Durante cuatro años consecutivos, en el trayecto de ida y cuelta entre las oficinas de la Everlasting Portland Cement Co. y mi casa, leí los libros más "pesados". Leía de pié, apretujado por los cuatro costados por pasajeros como yo. No solamente leía durante estos viajes en el suburbano sino que memorizaba extensos pasajes de esos tomos demasiado compactos. Además, repito, leí –por lo menos para mí- los libros más difíciles y no los fáciles. Nunca leí para matar el tiempo. Rara vez leo en la cama, a menos que me sienta indispuesto o finja sentirme mal para gozar un breve descanso. Contemplando el pasado, me parece que siempre leía en posición incómoda. (Que es la forma en que escriben la mayoría de los escritores y pintan la mayoría la mayoría de los pintores, según compruebo.) Pero lo leído penetró. Lo importante es, y debo recalcarlo, que leía sin desviar la atención y con todas las facultades que poseía. Cuando jugaba me sucedía lo mismo.
Por lo que he podido establecer mediante conversaciones con amigos íntimos, la mayoría de las lecturas que se hacen en el retrete es lectura inútil. Los periódicos, las revistas gráficas, los folletines, las novelas policíacas y de aventuras, y todos los cabos sueltos de la literatura, es lo que la gente lleva al baño para leer. Algunos, según me dicen tienen estantes con libros en el cuarto de baño. Su material de lectura los espera, por así decirlo, como los espera en el consultorio del dentista. Es sorprendente la avidez con que la gente examina el "material de lectura", según se le llama, que encuentra en grandes pilas en las salas de espera de los profesionales. ¿Será para distraer la mente de la dolorosa prueba que los aguarda? Mis limitadas observaciones me indican que estos individuos ya han absorbido más de lo que les corresponde en cuanto a los "acontecimientos de actualidad": guerra, accidentes, más guerra, desastres, guerra otra vez, homicidios, más guerra, suicidios, guerra de nuevo, asaltos de bancos, nuevamente guerra y más guerra, fría y caliente. No cabe duda de que son los mismos individuos que tienen la radio funcionando prácticamente todo el día y la noche, que van al cine con la máxima frecuencia posible –donde reciben más noticias frescas, más "acontecimientos de actualidad"- y que compran televisores para sus hijos. ¡Todo para estar informados! ¿Pero saben algo que realmente valga la pena saber sobre estos acontecimientos de tremenda importancia que conmueven al mundo?

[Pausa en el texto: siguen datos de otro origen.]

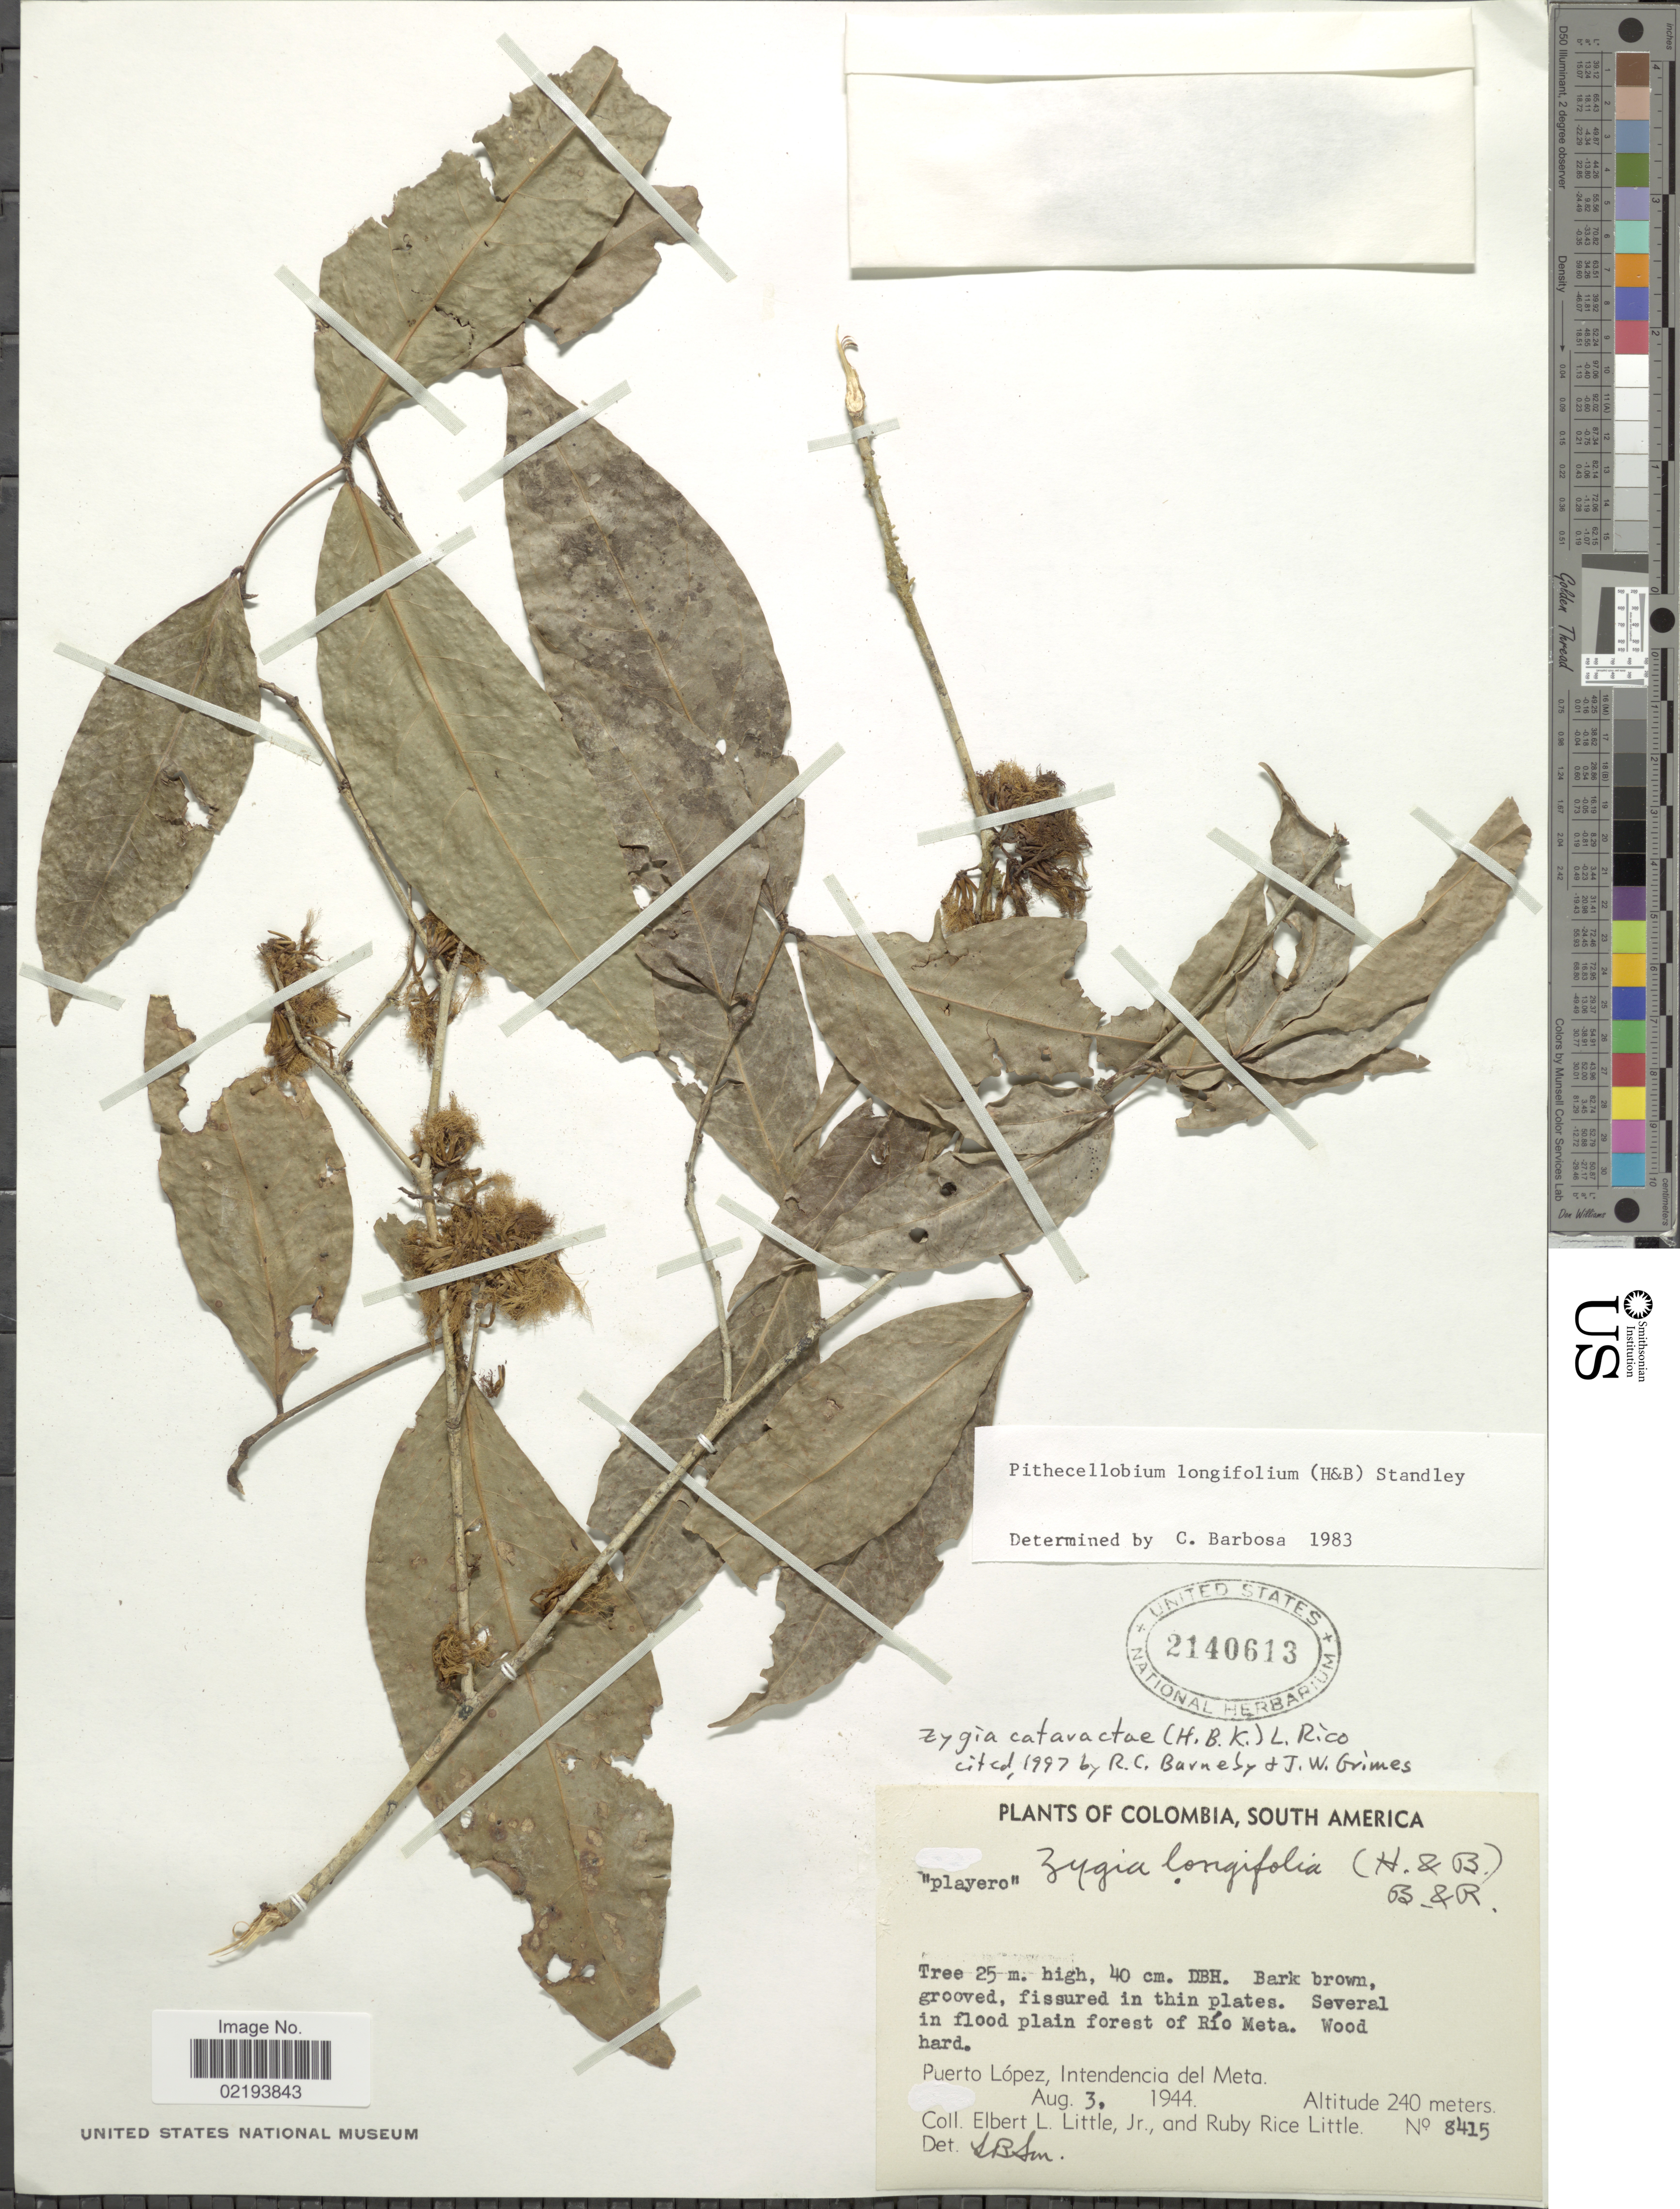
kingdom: Plantae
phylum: Tracheophyta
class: Magnoliopsida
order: Fabales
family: Fabaceae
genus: Zygia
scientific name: Zygia cataractae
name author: (Kunth) L. Rico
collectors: E. L. Little & R. R. Little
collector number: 8415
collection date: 1944-08-03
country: Colombia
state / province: Meta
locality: Several in flood plain forest of Río Meta. Wood hard. Puerto López, Intendencia del Meta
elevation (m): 240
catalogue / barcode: US 2140613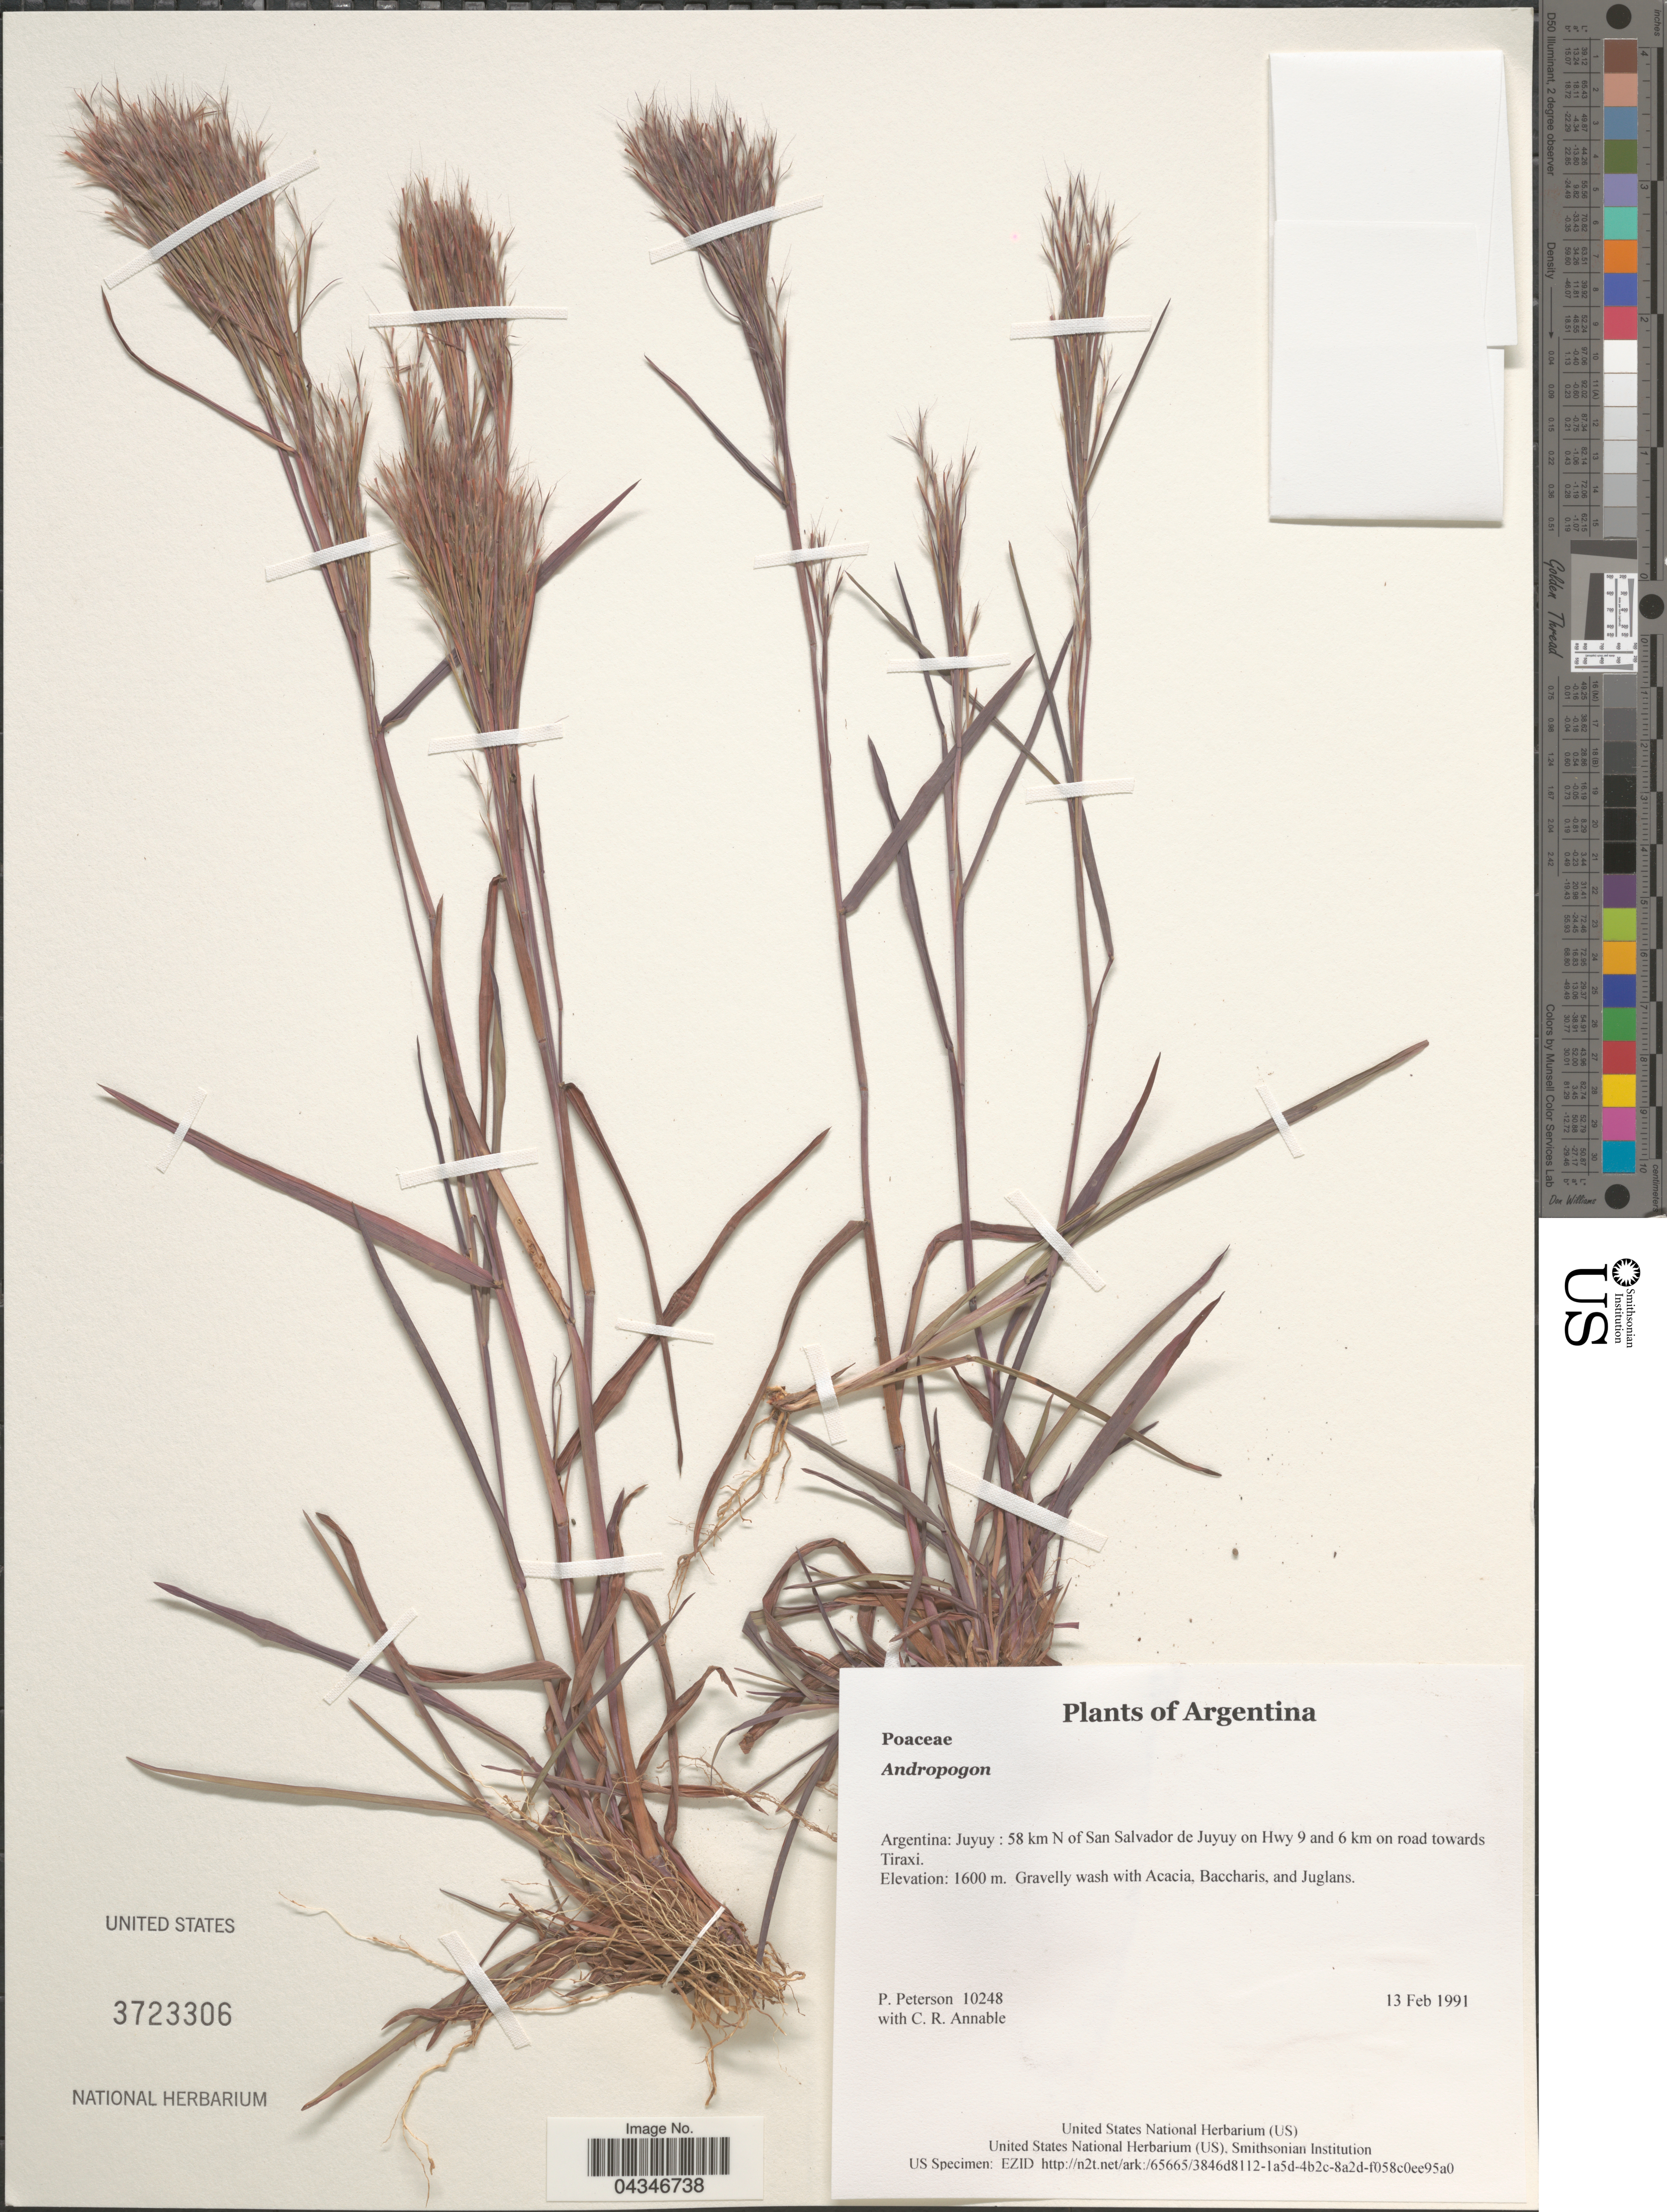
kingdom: Plantae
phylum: Tracheophyta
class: Liliopsida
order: Poales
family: Poaceae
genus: Andropogon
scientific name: Andropogon sp.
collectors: P. Peterson & C. R. Annable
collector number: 10248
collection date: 1991-02-13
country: Argentina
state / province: Jujuy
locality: Juyuy: 58 km N of San Salvador de Juyuy on Hwy 9 and 6 km on road towards Tiraxi.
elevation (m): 1600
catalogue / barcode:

La gente podrá insistir en que devora los diarios o pega las orejas a la radio (a veces las dos al mismo tiempo) para mantenerse al corriente de las actividades del mundo, pero es pura ilusión. Lo cierto es que apenas estos tristes individuos no están activos, no están ocupados, adquieren noción de un siniestro y doloroso vacío dentro de sí mismos. Francamente no importa con qué papilla se harten, lo importante es no ponerse cara a cara frente a sí mismos. Meditar sobre el problema del día, o siquiera sobre los problemas personales, es lo último que el individuo normal quiere hacer.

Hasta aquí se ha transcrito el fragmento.